Wall Street’s fading oil and gas interest revealed in new shale IPO

Michael Tobin and Sergio Chapa March 18, 2021
Shale economics are proving to be a tough sell in equity markets.
Shale economics are proving to be a tough sell in equity markets.

(Bloomberg) --If the first initial public offering of a U.S. shale driller in four years is any indication, Wall Street is still souring on the U.S. oil and gas patch.

Even a natural gas explorer backed by private-equity giant Blackstone Group Inc. couldn’t raise the capital it had expected. Vine Energy Inc. sold 21.5 million shares for a total of $301 million, according to a filing with the U.S. Securities and Exchange Commission on Wednesday.
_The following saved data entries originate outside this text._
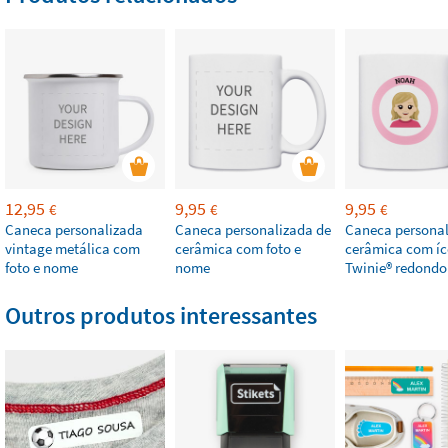
12,95
9,95
9,95
€
€
€
Caneca personalizada
Caneca personalizada de
Caneca personal
vintage metálica com
cerâmica com foto e
cerâmica com íc
foto e nome
nome
Twinie®️ redondo
Outros produtos interessantes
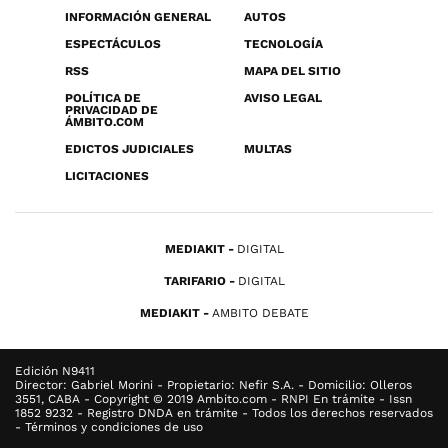
INFORMACIÓN GENERAL
AUTOS
ESPECTÁCULOS
TECNOLOGÍA
RSS
MAPA DEL SITIO
POLÍTICA DE
AVISO LEGAL
PRIVACIDAD DE
ÁMBITO.COM
EDICTOS JUDICIALES
MULTAS
LICITACIONES
MEDIAKIT
DIGITAL
TARIFARIO
DIGITAL
MEDIAKIT
AMBITO DEBATE
Edición N9411
Director: Gabriel Morini - Propietario: Nefir S.A. - Domicilio: Olleros
3551, CABA - Copyright © 2019 Ambito.com - RNPI En trámite - Issn
1852 9232 - Registro DNDA en trámite - Todos los derechos reservados
- Términos y condiciones de uso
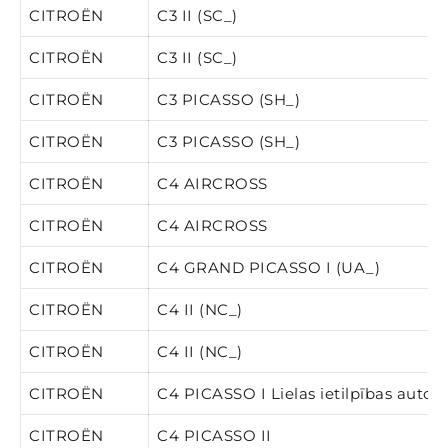
CITROËN
C3 II (SC_)
CITROËN
C3 II (SC_)
CITROËN
C3 PICASSO (SH_)
CITROËN
C3 PICASSO (SH_)
CITROËN
C4 AIRCROSS
CITROËN
C4 AIRCROSS
CITROËN
C4 GRAND PICASSO I (UA_)
CITROËN
C4 II (NC_)
CITROËN
C4 II (NC_)
CITROËN
C4 PICASSO I Lielas ietilpības autom
CITROËN
C4 PICASSO II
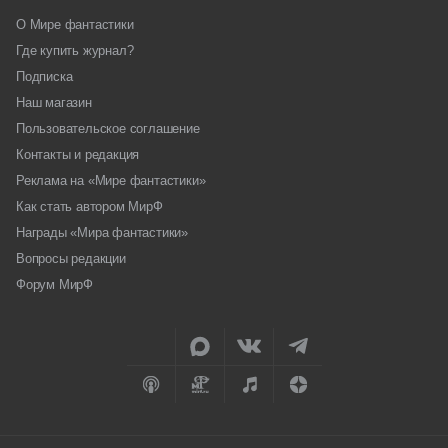
О Мире фантастики
Где купить журнал?
Подписка
Наш магазин
Пользовательское соглашение
Контакты и редакция
Реклама на «Мире фантастики»
Как стать автором МирФ
Награды «Мира фантастики»
Вопросы редакции
Форум МирФ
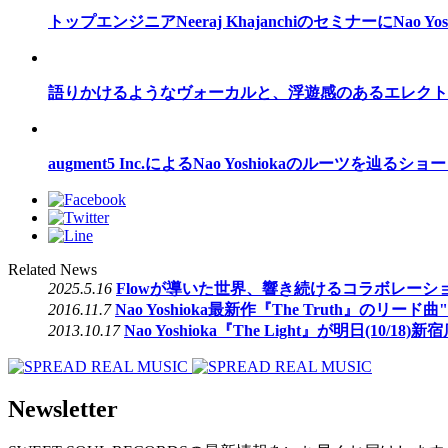
トップエンジニアNeeraj KhajanchiのセミナーにNao Yo
語りかけるようなヴォーカルと、浮遊感のあるエレクトリックギターの絶妙な
augment5 Inc.によるNao Yoshiokaのルーツを
Related News
2025.5.16
Flowが導いた世界、響き続けるコラボレーション
2016.11.7
Nao Yoshioka最新作『The Truth』のリー
2013.10.17
Nao Yoshioka『The Light』が明日(10/
Newsletter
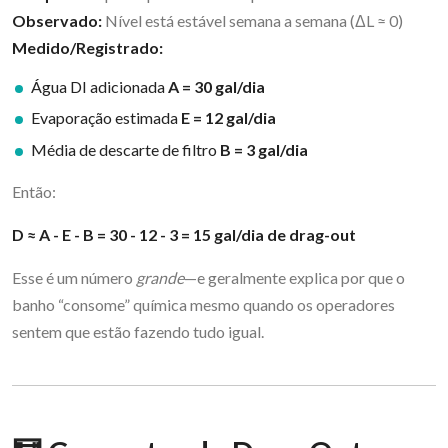
Observado:
Nível está estável semana a semana (ΔL ≈ 0)
Medido/Registrado:
Água DI adicionada
A = 30 gal/dia
Evaporação estimada
E = 12 gal/dia
Média de descarte de filtro
B = 3 gal/dia
Então:
D ≈ A - E - B = 30 - 12 - 3 = 15 gal/dia de drag-out
Esse é um número
grande
—e geralmente explica por que o
banho “consome” química mesmo quando os operadores
sentem que estão fazendo tudo igual.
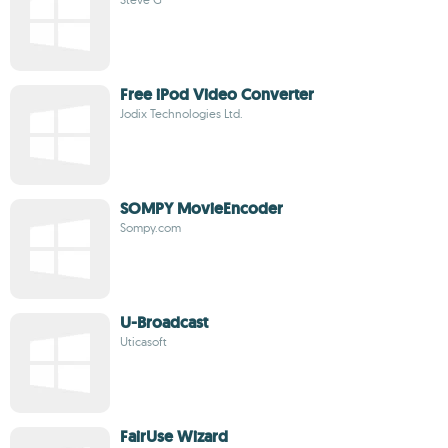
Free iPod Video Converter
Jodix Technologies Ltd.
SOMPY MovieEncoder
Sompy.com
U-Broadcast
Uticasoft
FairUse Wizard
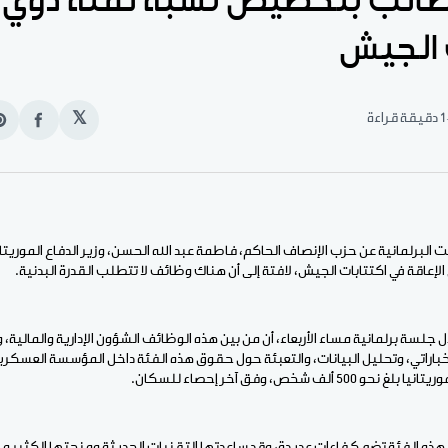
تطالب بتخصيص نسبة لفئة ذوي ا
 الجيش
1 دقيقة قراءة
𝕏
انشر
e
على
n
الفيس
t
 البرلمانية عن حزب الإنصاف الحاكم، فاطمة عبد الله الحسن، وزير الدفاع الموريتا
عاقة في اكتتابات الجيش، لافتة إلى أن هناك وظائف لا تتطلب القدرة البدنية.
لسة برلمانية مساء الأربعاء، أن من بين هذه الوظائف الشؤون الإدارية والمالية، 
تخباراتي، وتحليل البيانات، والتعبئة حول حقوق هذه الفئة داخل المؤسسة العسكرية
لف شخص، وفق آخر إحصاء للسكان.
هذه الفئة تضم كفاءات عديدة، وقد ساعدتها التقنيات الحديثة ومنحتها الكثير م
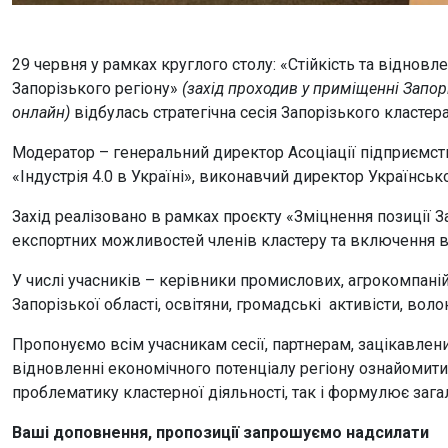
29 червня у рамках круглого столу: «Стійкість та відновл
Запорізького регіону»
(захід проходив у приміщенні Запор
онлайн)
відбулась стратегічна сесія Запорізького класте
Модератор – генеральний директор Асоціації підприємст
«Індустрія 4.0 в Україні», виконавчий директор Українсь
Захід реалізовано в рамках проєкту «Зміцнення позиції З
експортних можливостей членів кластеру та включення в
У числі учасників – керівники промислових, агрокомпаній
Запорізької області, освітяни, громадські активісти, воло
Пропонуємо всім учасникам сесії, партнерам, зацікавлени
відновленні економічного потенціалу регіону ознайомит
проблематику кластерної діяльності, так і формулює зага
Ваші доповнення, пропозиції запрошуємо надсилати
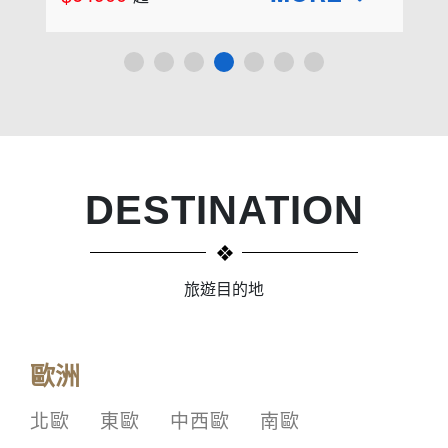
DESTINATION
旅遊目的地
歐洲
北歐
東歐
中西歐
南歐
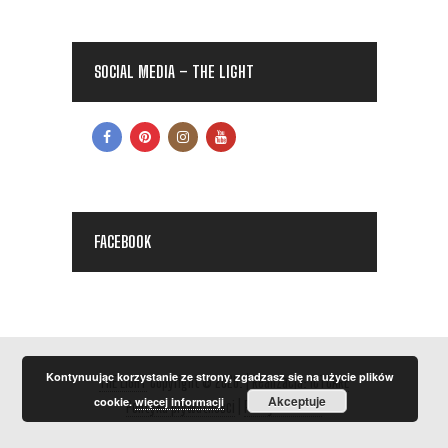
SOCIAL MEDIA – THE LIGHT
FACEBOOK
Kontynuując korzystanie ze strony, zgadzasz się na użycie plików
THE LIGHT
Copyright © 2026.
| Realizacja:
ICTCARE
Akceptuje
cookie.
więcej informacji
Polityka prywatności
|
Polityka Cookie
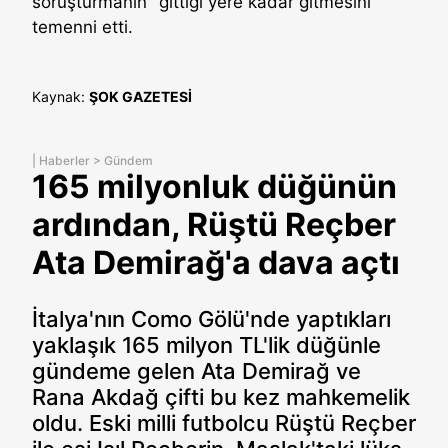
soruşturmanın "gittiği yere kadar gitmesini"
temenni etti.
Kaynak:
ŞOK GAZETESİ
|
Haberler
>
Gündem
165 milyonluk düğünün
ardından, Rüştü Reçber
Ata Demirağ'a dava açtı
İtalya'nın Como Gölü'nde yaptıkları
yaklaşık 165 milyon TL'lik düğünle
gündeme gelen Ata Demirağ ve
Rana Akdağ çifti bu kez mahkemelik
oldu. Eski milli futbolcu Rüştü Reçber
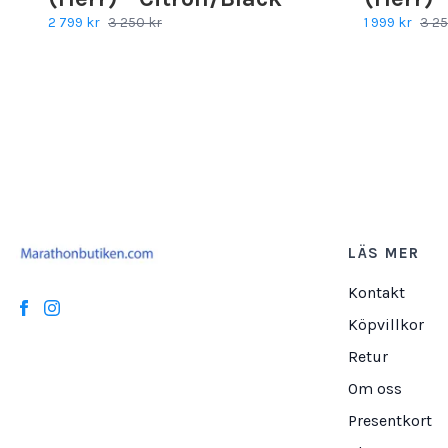
2 799 kr
3 250 kr
1 999 kr
3 25
LÄS MER
Kontakt
Köpvillkor
Retur
Om oss
Presentkort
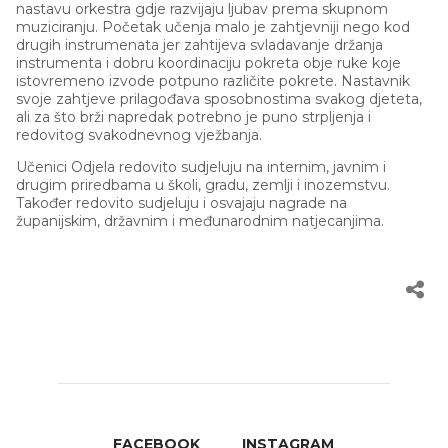
nastavu orkestra gdje razvijaju ljubav prema skupnom
muziciranju. Početak učenja malo je zahtjevniji nego kod
drugih instrumenata jer zahtijeva svladavanje držanja
instrumenta i dobru koordinaciju pokreta obje ruke koje
istovremeno izvode potpuno različite pokrete. Nastavnik
svoje zahtjeve prilagođava sposobnostima svakog djeteta,
ali za što brži napredak potrebno je puno strpljenja i
redovitog svakodnevnog vježbanja.
Učenici Odjela redovito sudjeluju na internim, javnim i
drugim priredbama u školi, gradu, zemlji i inozemstvu.
Također redovito sudjeluju i osvajaju nagrade na
županijskim, državnim i međunarodnim natjecanjima.
FACEBOOK
INSTAGRAM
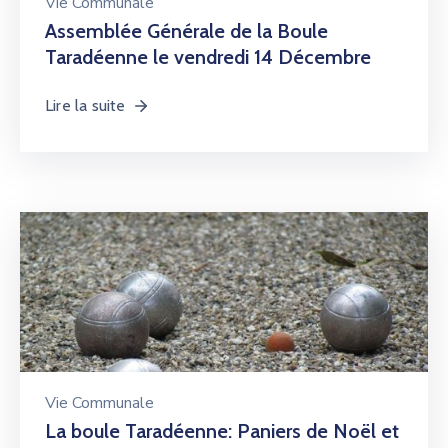
Vie Communale
Assemblée Générale de la Boule
Taradéenne le vendredi 14 Décembre
Lire la suite
Vie Communale
La boule Taradéenne: Paniers de Noël et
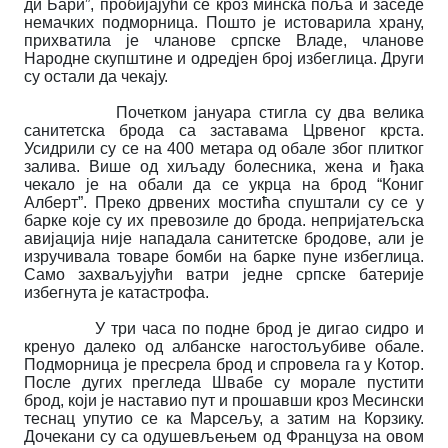
ди Бари”, пробијајући се кроз минска поља и заседе
немачких подморница. Пошто је истоварила храну,
прихватила је чланове српске Владе, чланове
Народне скупштине и одредјен број избеглица. Други
су остали да чекају.
Почетком јануара стигла су два велика
санитетска брода са заставама Црвеног крста.
Усидрили су се на 400 метара од обале због плитког
залива. Више од хиљаду болесника, жена и ђака
чекало је на обали да се укрца на брод “Кониг
Алберт”. Преко дрвених мостића спуштали су се у
барке које су их превозиле до брода. непријатељска
авијација није нападала санитетске бродове, али је
изручивала товаре бомби на барке пуне избеглица.
Само захваљујући ватри једне српске батерије
избегнута је катастрофа.
У три часа по подне брод је дигао сидро и
кренуо далеко од албанске нагостољубиве обале.
Подморница је пресрела брод и спровела га у Котор.
После дугих прегледа Швабе су морале пустити
брод, који је наставио пут и прошавши кроз Месински
теснац упутио се ка Марсељу, а затим на Корзику.
Дочекани су са одушевљењем од Француза на овом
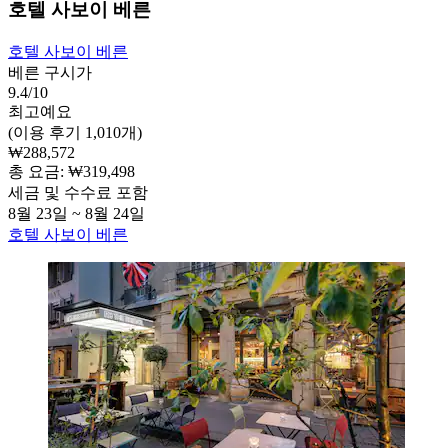
호텔 사보이 베른
호텔 사보이 베른
베른 구시가
9.4/10
최고예요
(이용 후기 1,010개)
₩288,572
총 요금: ₩319,498
세금 및 수수료 포함
8월 23일 ~ 8월 24일
호텔 사보이 베른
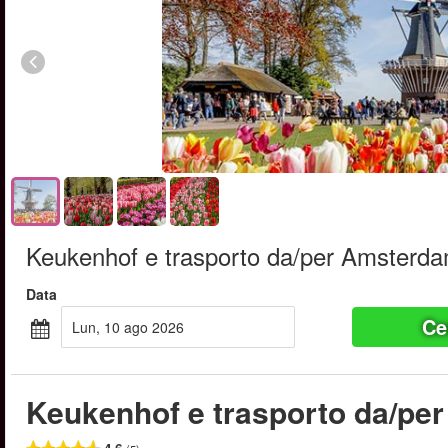
Keukenhof e trasporto da/per Amsterd
Data
Ce
lun, 10 ago 2026
Keukenhof e trasporto da/pe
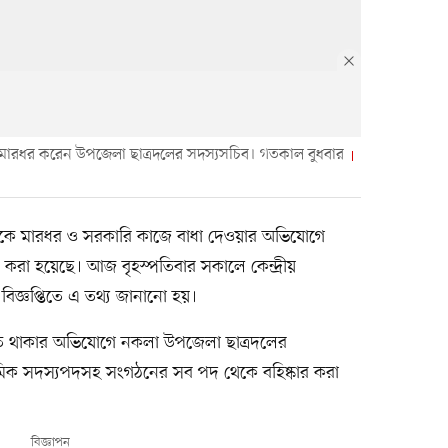
কে মারধর ক‌রেন উপ‌জেলা ছাত্রদ‌লের সদস্যসচিব। গতকাল বুধবার
তাকে মারধর ও সরকারি কাজে বাধা দেওয়ার অভিযোগে
 করা হয়েছে। আজ বৃহস্পতিবার সকালে কেন্দ্রীয়
িজ্ঞপ্তিতে এ তথ্য জানানো হয়।
জড়িত থাকার অভিযোগে নকলা উপজেলা ছাত্রদলের
থমিক সদস্যপদসহ সংগঠনের সব পদ থেকে বহিষ্কার করা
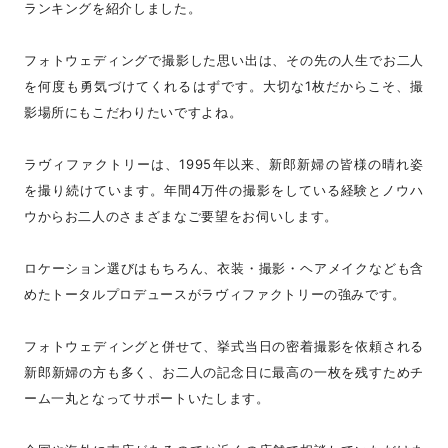
ランキングを紹介しました。
フォトウェディングで撮影した思い出は、その先の人生でお二人
を何度も勇気づけてくれるはずです。大切な1枚だからこそ、撮
影場所にもこだわりたいですよね。
ラヴィファクトリーは、1995年以来、新郎新婦の皆様の晴れ姿
を撮り続けています。年間4万件の撮影をしている経験とノウハ
ウからお二人のさまざまなご要望をお伺いします。
ロケーション選びはもちろん、衣装・撮影・ヘアメイクなども含
めたトータルプロデュースがラヴィファクトリーの強みです。
フォトウェディングと併せて、挙式当日の密着撮影を依頼される
新郎新婦の方も多く、お二人の記念日に最高の一枚を残すためチ
ーム一丸となってサポートいたします。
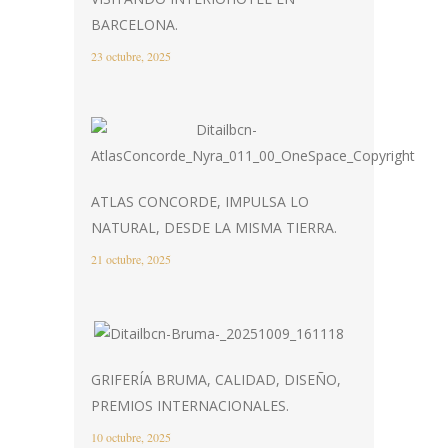
BARCELONA.
23 octubre, 2025
ATLAS CONCORDE, IMPULSA LO
NATURAL, DESDE LA MISMA TIERRA.
21 octubre, 2025
GRIFERÍA BRUMA, CALIDAD, DISEÑO,
PREMIOS INTERNACIONALES.
10 octubre, 2025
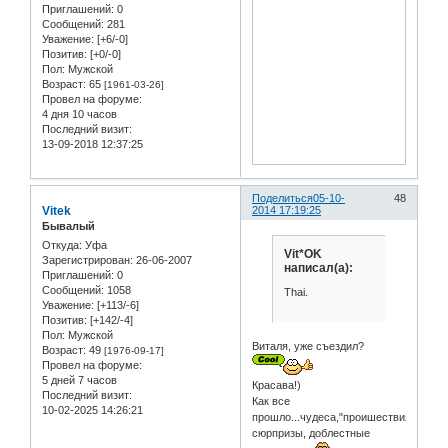
Приглашений:
0
Сообщений:
281
Уважение:
[+6/-0]
Позитив:
[+0/-0]
Пол:
Мужской
Возраст:
65
[1961-03-26]
Провел на форуме:
4 дня 10 часов
Последний визит:
13-09-2018 12:37:25
Поделиться
05-10-
48
Vitek
2014 17:19:25
Бывалый
Откуда:
Уфа
Vit*OK
Зарегистрирован
: 26-06-2007
написал(а):
Приглашений:
0
Сообщений:
1058
Thai.
Уважение:
[+113/-6]
Позитив:
[+142/-4]
Пол:
Мужской
Виталя, уже съездил?
Возраст:
49
[1976-09-17]
Провел на форуме:
5 дней 7 часов
Красава!)
Последний визит:
Как все
10-02-2025 14:26:21
прошло...чудеса,"проишествия",
сюрпризы, доблестные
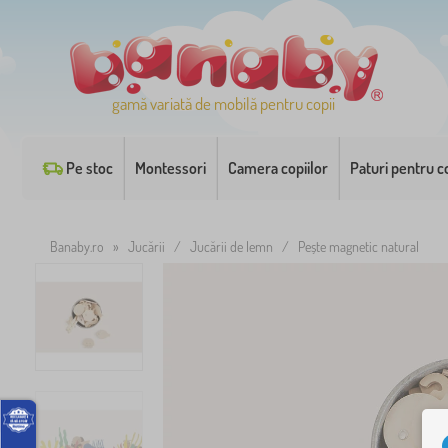
gamă variată de mobilă pentru copii
Pe stoc
Montessori
Camera copiilor
Paturi pentru co
Banaby.ro
»
Jucării
/
Jucării de lemn
/
Pește magnetic natural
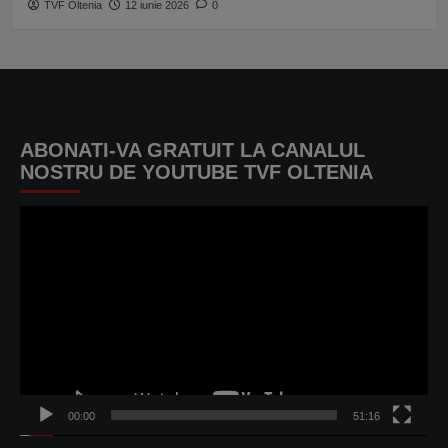
TVF Oltenia
12 iunie 2026
0
ABONATI-VA GRATUIT LA CANALUL
NOSTRU DE YOUTUBE TVF OLTENIA
Player
video
00:00
51:16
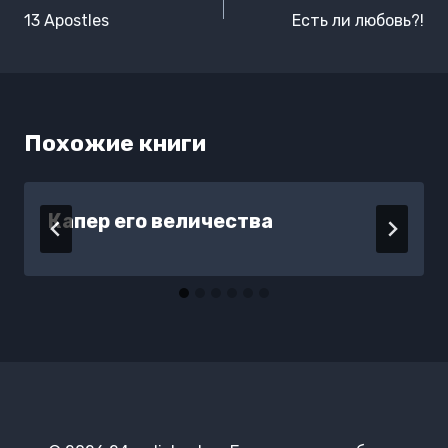
по
13 Apostles
Есть ли любовь?!
записям
Похожие книги
Капер его величества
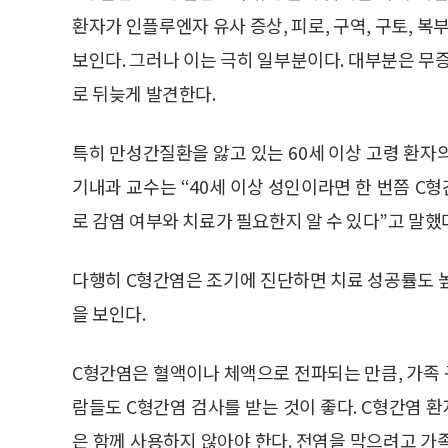
환자가 인플루엔자 유사 증상, 피로, 구역, 구토, 복부
보인다. 그러나 이는 극히 일부분이다. 대부분은 무증
로 뒤늦게 발견한다.
특히 만성간질환을 앓고 있는 60세 이상 고령 환자
기내과 교수는 “40세 이상 성인이라면 한 번쯤 C
로 감염 여부와 치료가 필요한지 알 수 있다”고 말했
다행히 C형간염은 조기에 진단하면 치료 성공률도 높다
을 보인다.
C형간염은 혈액이나 체액으로 전파되는 만큼, 가족 
람들도 C형간염 검사를 받는 것이 좋다. C형간염 환
은 함께 사용하지 않아야 한다. 전염을 막으려고 가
It had planned to raise as much as $361 million.

The IPO miss underscores how much investor appetite for the cash-intensive shale industry has waned after years of poor returns and a pandemic-driven market crash in 2020. While oil and natural gas prices have rebounded since last year, Wall Street has little interest in seeing a shale boom once again. The chiefs of America’s shale giants have been exercising caution and preaching self-control in calls with analysts over the past several weeks.

“Vine being able to complete the IPO, that in itself is a victory,” said Ed Hirs, an economics professor and energy industry expert with the University of Houston. “The U.S. shale plays have not had any returns over the past 10 years. Vine was swimming upstream.”

Vine has certainly had better luck than several shale explorers that went bankrupt or have been completely shut out of equity markets, while banks cut their credit lines.

But to get the deal done, Vine had to take a lower price than sought, while Blackstone and its affiliates stepped in with a $60 million purchase.

The planned price range was $16 to $19 apiece, but the shares went for $14. So, Vine also sold a bit more than the 19 million shares it had intended to offer to partly offset that.

The Plano, Texas-based driller focused on the natural gas-rich Haynesville formation of northern Louisiana said it plans to use part of its roughly $281 million of net proceeds to pay down debt, according to the filing.